Here’s a real example of how interpretations can go wrong.
Hour Day Month Year
壬Ren 甲Jia 丙Bing 辛 Xin
申Shen 辰Chen 申Shen 巳Si
This male has been interpreted by a practitioner as a weak Jia day master with too much power, meaning too much metal, conquering him. It is said his father dominates the mother because the element in the month stem, which represents the father in the parent palace, controls the element in the month branch, which represents the mother.
But then the month stem Bing also combines with the year stem Xin, another metal element he supposedly controls, and that is interpreted as a girlfriend. If you apply the same logic, wouldn’t Shen also be combining with Si? By that reasoning, you could even say the mother has a boyfriend outside the marriage because her position combines with an element that controls her. But of course, no one would ever interpret it that way.
Some of these interpretations are honestly just guesses. It is like reading tea leaves. You can say the leaves look like an elephant with a trunk or a tank with a cannon, and those are completely different things. Then people build a story around whichever image they think they see.
I also notice this pattern where if a chart has a lot of peer elements, practitioners will say that for a woman it means competition in love, and for a man it means he competes for money but not for love. Somehow the woman always ends up getting the short end of the stick in relationships. But whether peer elements are good or bad depends on whether the day master is strong or weak.

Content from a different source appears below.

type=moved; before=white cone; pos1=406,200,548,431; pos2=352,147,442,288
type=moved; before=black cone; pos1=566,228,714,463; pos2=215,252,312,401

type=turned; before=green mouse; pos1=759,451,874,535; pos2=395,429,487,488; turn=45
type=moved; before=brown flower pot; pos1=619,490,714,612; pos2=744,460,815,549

So this is not always true.
I have also seen the opposite case. A woman had multiple power stars, including both direct officer and seven killings, which usually means she will have many partners. But she has only been with one man her entire life. Her husband, who has a very weak wealth element, is the one who is unfaithful. He doesn’t even have prominent peach blossom in his chart. His day master is strong with many peer elements, so based on textbook interpretation, he should be the one facing a lot of competition for his wealth element, which also represents his wife. Instead, his wife is loyal, and he is the one drawn to flirty women who are not loyal.

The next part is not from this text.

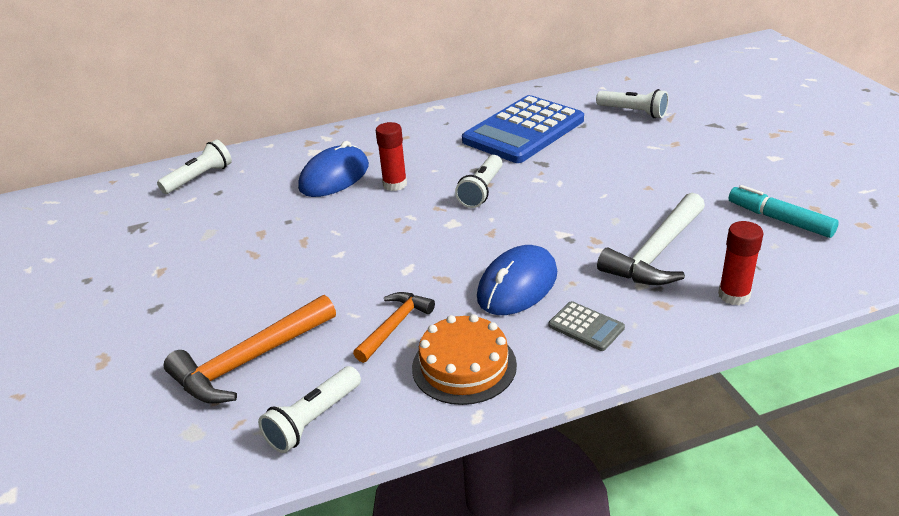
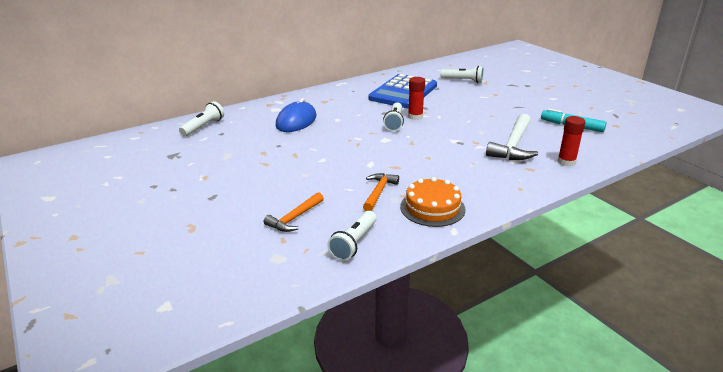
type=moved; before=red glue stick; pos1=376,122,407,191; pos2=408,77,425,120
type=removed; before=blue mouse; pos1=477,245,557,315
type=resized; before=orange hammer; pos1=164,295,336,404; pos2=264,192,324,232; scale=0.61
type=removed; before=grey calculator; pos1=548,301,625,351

The personalities of the stems are also generalized. Not all Jia are kind, not all Bing are outgoing or have many friends, not all Wu are faithful, and not all Ji are slim and intellectual. These are stereotypes, not absolute truths.
The takeaway: the system has gaps, the interpretations can be biased, and many practitioners sell certainty where there is none. Critical thinking is essential if you want to make sense of any BaZi reading.